If you would like a space to talk through what is happening in your home, and what support could look like in a way that respects your child’s neurotype and your family’s values, you are welcome to reach out to schedule with Taylor Alley, A-LPC/MHSP.
References
Devenish, B. D., Hooley, M., & Stokes, M. A. (2022). Can common strengths be identified in autistic young people? Research in Autism Spectrum Disorders, 95, 101966.
Dwyer, P. (2022). The neurodiversity approach(es): What are they and what do they mean for researchers? Autism, 26(3), 733–746.
Ekas, N. V., Lickenbrock, D. M., & Whitman, T. L. (2010). Optimism, social support, and well being in mothers of children with autism spectrum disorder. Journal of Autism and Developmental Disorders, 40, 1274–1284.
Hayes, S. A., & Watson, S. L. (2013). The impact of parenting stress: A meta analysis of studies comparing the experience of parenting stress in parents of children with and without autism spectrum disorder. Journal of Autism and Developmental Disorders, 43, 629–642.
Taboas, A., Doepke, K., & Zimmerman, C. (2023). Preferences for identity first versus person first language in autism stakeholders. Autism, 27(2), 565–570.
Teague, S. J., Gray, K. M., Tonge, B. J., & Newman, L. K. (2017). Attachment in children with autism spectrum disorder: A systematic review. Research in Autism Spectrum Disorders, 35, 35–50.
Theule, J., Wiener, J., Tannock, R., & Jenkins, J. M. (2013).

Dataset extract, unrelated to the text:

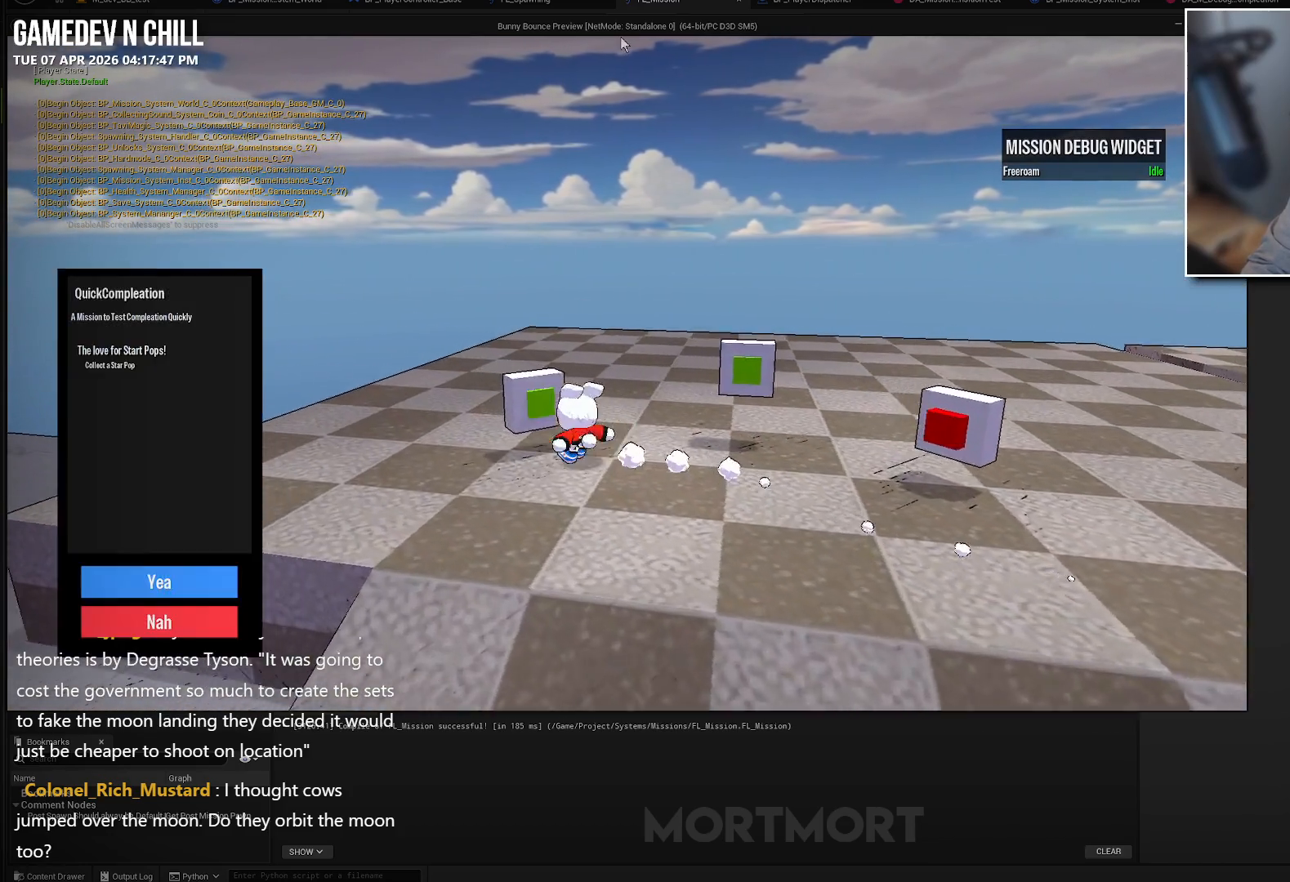
{"buttons": ["A"], "left_stick": "center", "right_stick": "center", "events": [[117, "A", "down"], [200, "A", "up"], [283, "A", "down"], [400, "A", "up"], [467, "A", "down"]]}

Parenting stress in families of children with ADHD: A meta analysis. Journal of Emotional and Behavioral Disorders, 21(1), 3–17.
Wood, J. J., Kendall, P. C., Wood, K. S., Kerns, C., Seltzer, M., Small, B. J., Lewin, A. B., Storch, E. A., & Murphy, T. K. (2020). Cognitive behavioral treatments for anxiety in children with autism spectrum disorder: A randomized clinical trial. JAMA Psychiatry, 77(5), 474–483.